The project uses distinct testing strategies for the different frameworks.

Airavata

  • The Airavata server API system makes use of unit tests in a number of portions of the code which are run during Maven builds as well as run using Travis CI on the apache/airavata repository; however, testing the full stack of services to confirm usability of the workflow manager and job submission system does not employ any mock or unit testing. This is as set up by Apache/Airavata and consequently the testing strategy cannot be modified by the team.
  • The Airavata-HTCondor Extension is manually tested using the following components:
    • Docker to spin up the required backend services such as the databases and credential broker. NOTE: the database, docker id: container_db_1, can be exported through an mysql dump.
    • The Airavata API, job manager, and job monitor--started in the IDE.
    • A virtual machine running Ubuntu with HTCondor and an SMTP server are installed.
      • The above tools are used to run a testing pool and to send job notifications to our test email that the job monitor polls.
    • The PGA portal after spinning it up using Docker as per the testing instructions.

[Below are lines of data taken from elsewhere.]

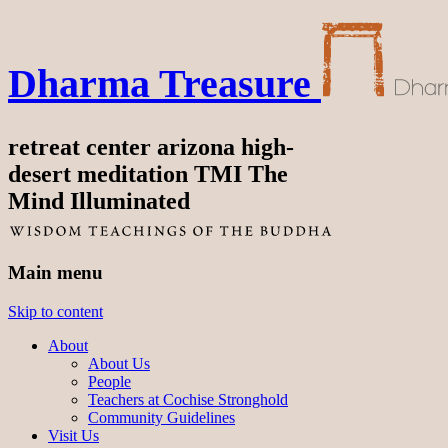
Dharma Treasure
retreat center arizona high-
desert meditation TMI The
Mind Illuminated
Main menu
Skip to content
About
About Us
People
Teachers at Cochise Stronghold
Community Guidelines
Visit Us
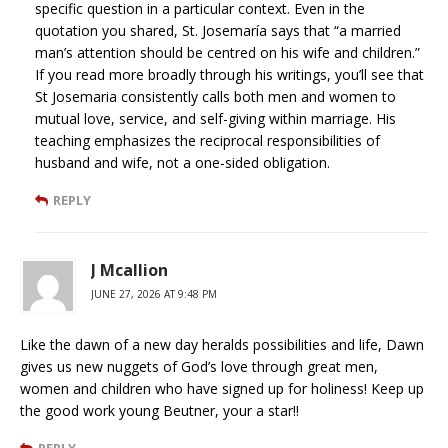
specific question in a particular context. Even in the
quotation you shared, St. Josemaría says that “a married
man’s attention should be centred on his wife and children.”
If you read more broadly through his writings, you’ll see that
St Josemaria consistently calls both men and women to
mutual love, service, and self-giving within marriage. His
teaching emphasizes the reciprocal responsibilities of
husband and wife, not a one-sided obligation.
REPLY
J Mcallion
JUNE 27, 2026 AT 9:48 PM
Like the dawn of a new day heralds possibilities and life, Dawn
gives us new nuggets of God’s love through great men,
women and children who have signed up for holiness! Keep up
the good work young Beutner, your a star!!
REPLY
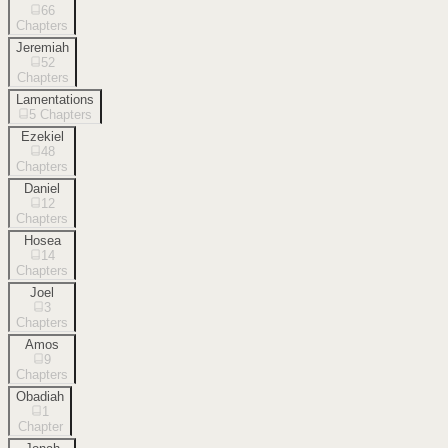
66
Chapters
Jeremiah
52
Chapters
Lamentations
5
Chapters
Ezekiel
48
Chapters
Daniel
12
Chapters
Hosea
14
Chapters
Joel
3
Chapters
Amos
9
Chapters
Obadiah
1
Chapter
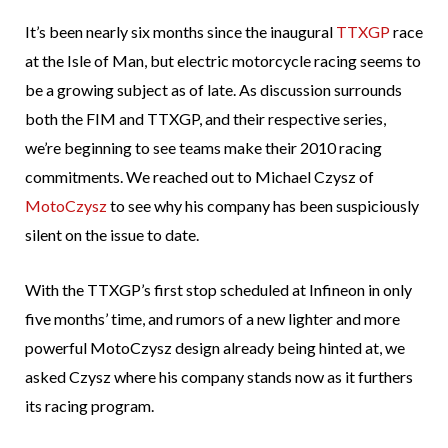
It’s been nearly six months since the inaugural
TTXGP
race
at the Isle of Man, but electric motorcycle racing seems to
be a growing subject as of late. As discussion surrounds
both the FIM and TTXGP, and their respective series,
we’re beginning to see teams make their 2010 racing
commitments. We reached out to Michael Czysz of
MotoCzysz
to see why his company has been suspiciously
silent on the issue to date.
With the TTXGP’s first stop scheduled at Infineon in only
five months’ time, and rumors of a new lighter and more
powerful MotoCzysz design already being hinted at, we
asked Czysz where his company stands now as it furthers
its racing program.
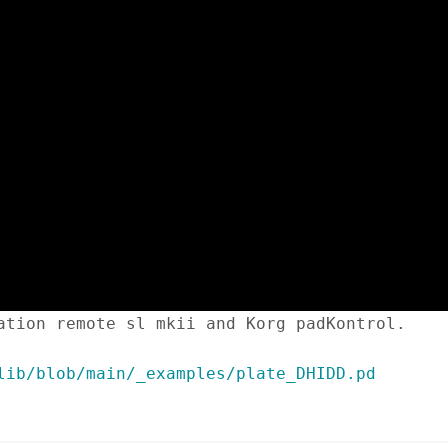
ation remote sl mkii and Korg padKontrol.
lib/blob/main/_examples/plate_DHIDD.pd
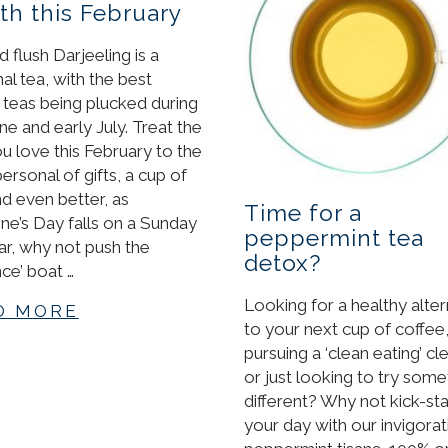
h this February
 flush Darjeeling is a
al tea, with the best
y teas being plucked during
ne and early July. Treat the
u love this February to the
ersonal of gifts, a cup of
nd even better, as
Time for a
ine’s Day falls on a Sunday
peppermint tea
ear, why not push the
detox?
ce’ boat …
Looking for a healthy alter
D MORE
to your next cup of coffee
pursuing a ‘clean eating’ cl
or just looking to try some
different? Why not kick-sta
your day with our invigorat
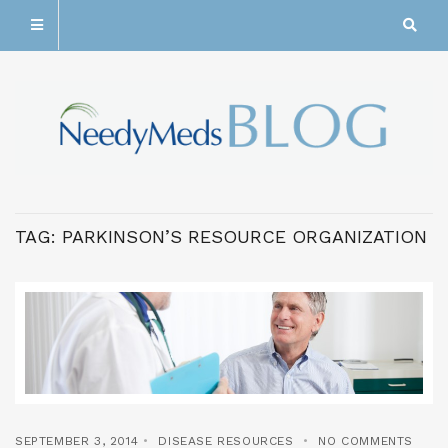
TAG:
PARKINSON’S RESOURCE ORGANIZATION
SEPTEMBER 3, 2014
DISEASE RESOURCES
NO COMMENTS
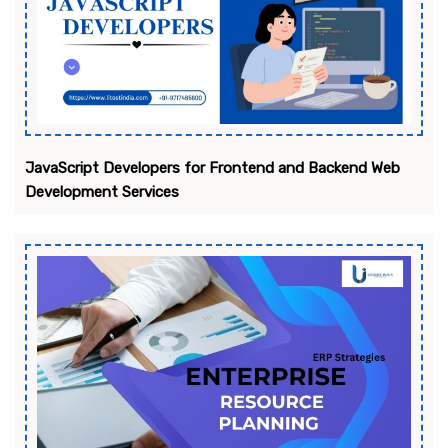
JavaScript Developers for Frontend and Backend Web
Development Services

      • The steps to configure the PGA Portal on a Linux environment can be found here.
      • While in the default Super Admin mode of the PGA Portal, the virtual machine compute resource is registered.

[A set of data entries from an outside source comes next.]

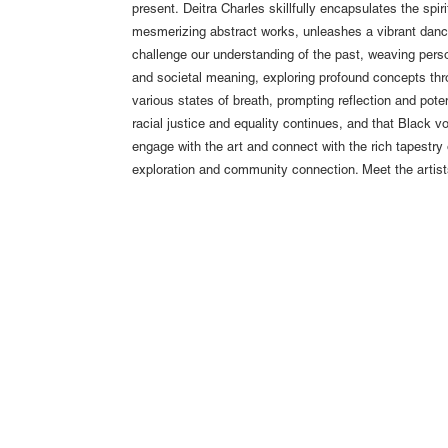
present. Deitra Charles skillfully encapsulates the spir
mesmerizing abstract works, unleashes a vibrant dance 
challenge our understanding of the past, weaving person
and societal meaning, exploring profound concepts thro
various states of breath, prompting reflection and potenti
racial justice and equality continues, and that Black v
engage with the art and connect with the rich tapestry 
exploration and community connection. Meet the artist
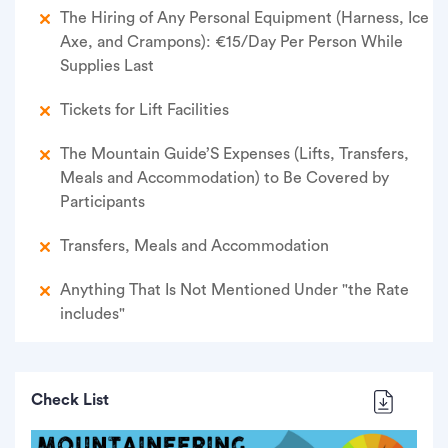
The Hiring of Any Personal Equipment (Harness, Ice
Axe, and Crampons): €15/Day Per Person While
Supplies Last
Tickets for Lift Facilities
The Mountain Guide’S Expenses (Lifts, Transfers,
Meals and Accommodation) to Be Covered by
Participants
Transfers, Meals and Accommodation
Anything That Is Not Mentioned Under "the Rate
includes"
Check List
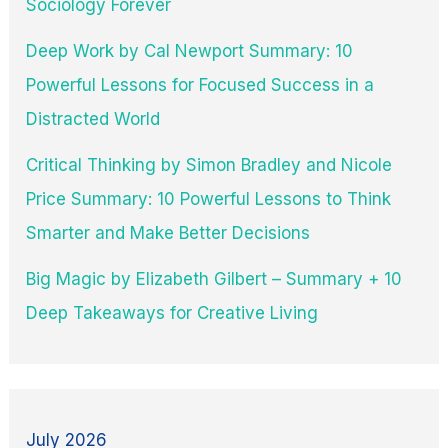
Sociology Forever
Deep Work by Cal Newport Summary: 10
Powerful Lessons for Focused Success in a
Distracted World
Critical Thinking by Simon Bradley and Nicole
Price Summary: 10 Powerful Lessons to Think
Smarter and Make Better Decisions
Big Magic by Elizabeth Gilbert – Summary + 10
Deep Takeaways for Creative Living
July 2026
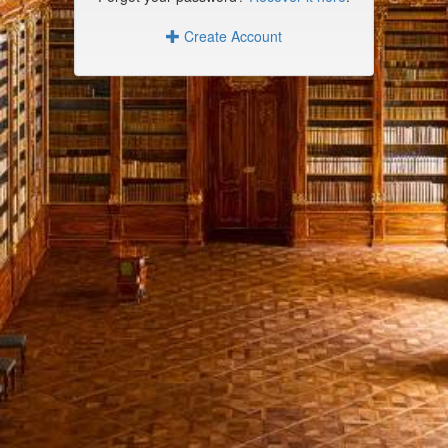
Create Account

      • After disabling the Super Admin mode in the PGA Portal, the virtual machine compute resource is set up with the default gateway and set to default.
    • The Django Portal with the following configurations:
      • The settings are configured to all point to the local Docker services and local running Airavata API service.

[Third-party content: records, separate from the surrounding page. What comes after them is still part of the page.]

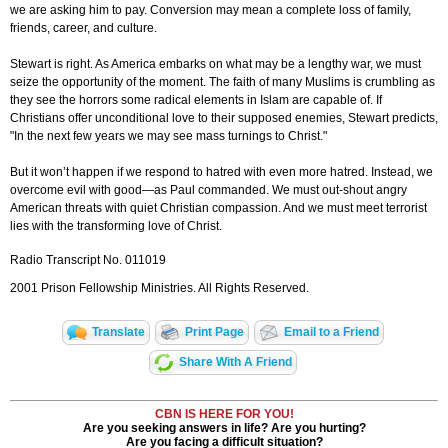
we are asking him to pay. Conversion may mean a complete loss of family,
friends, career, and culture.
Stewart is right. As America embarks on what may be a lengthy war, we must
seize the opportunity of the moment. The faith of many Muslims is crumbling as
they see the horrors some radical elements in Islam are capable of. If
Christians offer unconditional love to their supposed enemies, Stewart predicts,
"In the next few years we may see mass turnings to Christ."
But it won’t happen if we respond to hatred with even more hatred. Instead, we
overcome evil with good—as Paul commanded. We must out-shout angry
American threats with quiet Christian compassion. And we must meet terrorist
lies with the transforming love of Christ.
Radio Transcript No. 011019
2001 Prison Fellowship Ministries. All Rights Reserved.
Translate
Print Page
Email to a Friend
Share With A Friend
CBN IS HERE FOR YOU!
Are you seeking answers in life? Are you hurting?
Are you facing a difficult situation?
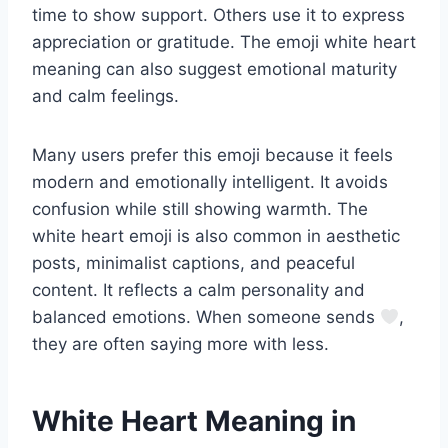
time to show support. Others use it to express
appreciation or gratitude. The emoji white heart
meaning can also suggest emotional maturity
and calm feelings.
Many users prefer this emoji because it feels
modern and emotionally intelligent. It avoids
confusion while still showing warmth. The
white heart emoji is also common in aesthetic
posts, minimalist captions, and peaceful
content. It reflects a calm personality and
balanced emotions. When someone sends
,
they are often saying more with less.
White Heart Meaning in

      • The compute resource is registered in the settings portion of the Django portal.
      • An application is set up to run on the compute resource.
    • An application is then tested using the virtual compute resource. If the application is able to complete successfully and the output on the IDE console running the Airavata services does not indicate any failures, we consider it in the working state. Otherwise, we edit code/settings/configurations to fix the issues we ran into.

Django

  • The Airavata Django Portal makes use of unit testing via Django framework, testing sub-components according to the unit tests employed. It also performs Python style and syntax validation through flake8. This is tested using Travis CI which runs the Django tests and yarn tests for the server.
  • Travis CI performs continuous integration on every commit and pull request, making sure code can be merged.
  • The PDB parser is tested using the same Django test suite, which allows it to be tested using the same testing system.